# Single line to ground fault



## Mohammed Ahmed (Feb 3, 2021)

Hi, 
I solved this question in different way by using transformer turns ratio but I got different answer, may I know why the second method is wrong? Thanks


----------



## Cram For The PE (Feb 3, 2021)

You are mixing up turns ratio and PU. These fault values are well known for protection engineers. No matter what the turns ratio of the transformer is- if you have a line to ground fault on the wye side the 1pu appears as 0.577 pu on the delta secondary side. You are also missing an important point about the 30°. I admit I did not derive it fully and I have been meaning to do this.
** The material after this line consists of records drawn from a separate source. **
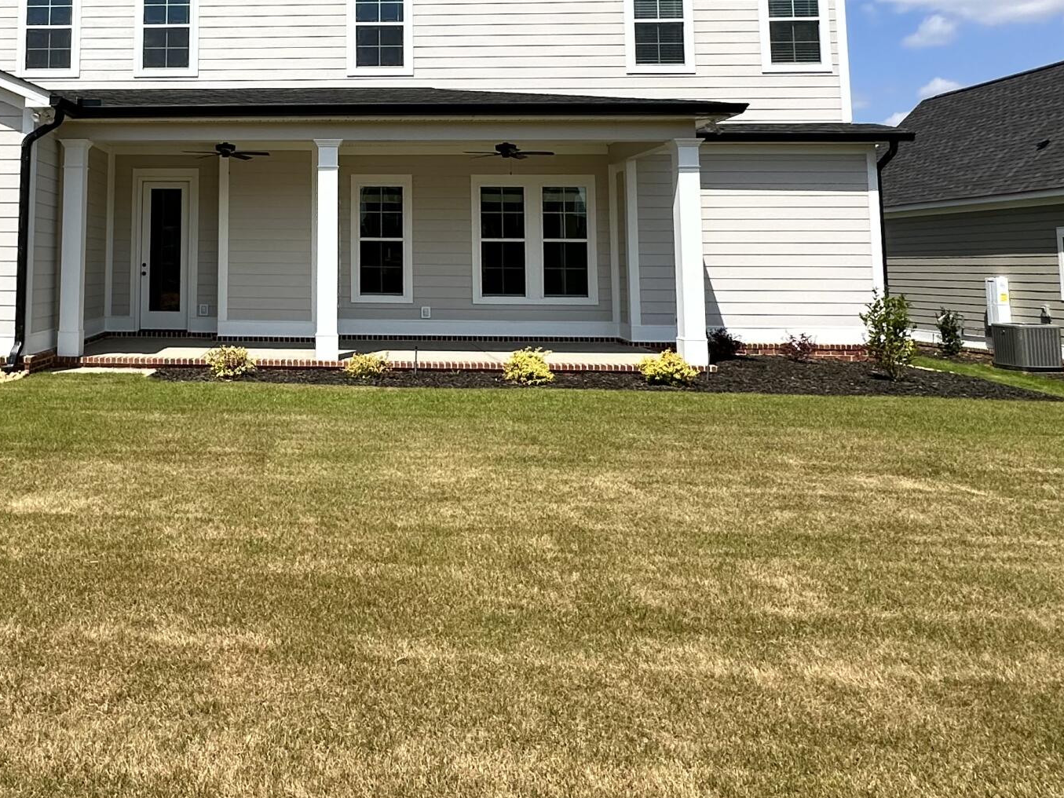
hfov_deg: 55.5
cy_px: 167
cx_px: 265
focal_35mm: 31
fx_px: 953
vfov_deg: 43.4
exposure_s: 1/2817
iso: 40
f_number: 2.2
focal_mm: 2.22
Here it is below.


----------



## tmntjmc (Feb 4, 2021)

What's the best way to memorize the fault symmetrical components formulas? the reference guide gives us very basic fault diagrams with no real values.. Any advice would be greatly appreciated.


----------



## COJeff (Feb 4, 2021)

tmntjmc said:


> What's the best way to memorize the fault symmetrical components formulas? the reference guide gives us very basic fault diagrams with no real values.. Any advice would be greatly appreciated.


There are no formulas to memorize. If you look at chapter 5 of the NCEES reference manual the current relation ships are listed. All you need to do is apply Kirkhoff laws!


----------



## akyip (Feb 4, 2021)

I learned these fault circuit diagrams from Zach Stone's Electrical PE Review course. The way he taught is made it quite easy for me to remember and draw out the circuit analysis diagrams for each type of fault.

If anyone has any questions or thinks you see something wrong with these diagrams, feel free to let me know.


----------



## Cram For The PE (Feb 5, 2021)

tmntjmc said:


> What's the best way to memorize the fault symmetrical components formulas? the reference guide gives us very basic fault diagrams with no real values.. Any advice would be greatly appreciated.


They give it in the reference handbook. The problem listed above is very different though. It is asking this:
"If I have a single line to ground fault occurs on the wye side of the transformer, what does it look like on the delta side"? 
This requires a little bit of thinking and is not simply plug in numbers into a formula. I would not stress this problem to much honestly. The chances of them asking such a question are small. But if you get this problem it really means you understand what is happening. It is also important concept to know.
I once worked at a plant and a single line to ground fault occureed . No one could understand the data from the relays. It was only until they asked me and I showed them this diagram that it become clear to all the engineers what exactly happened.


----------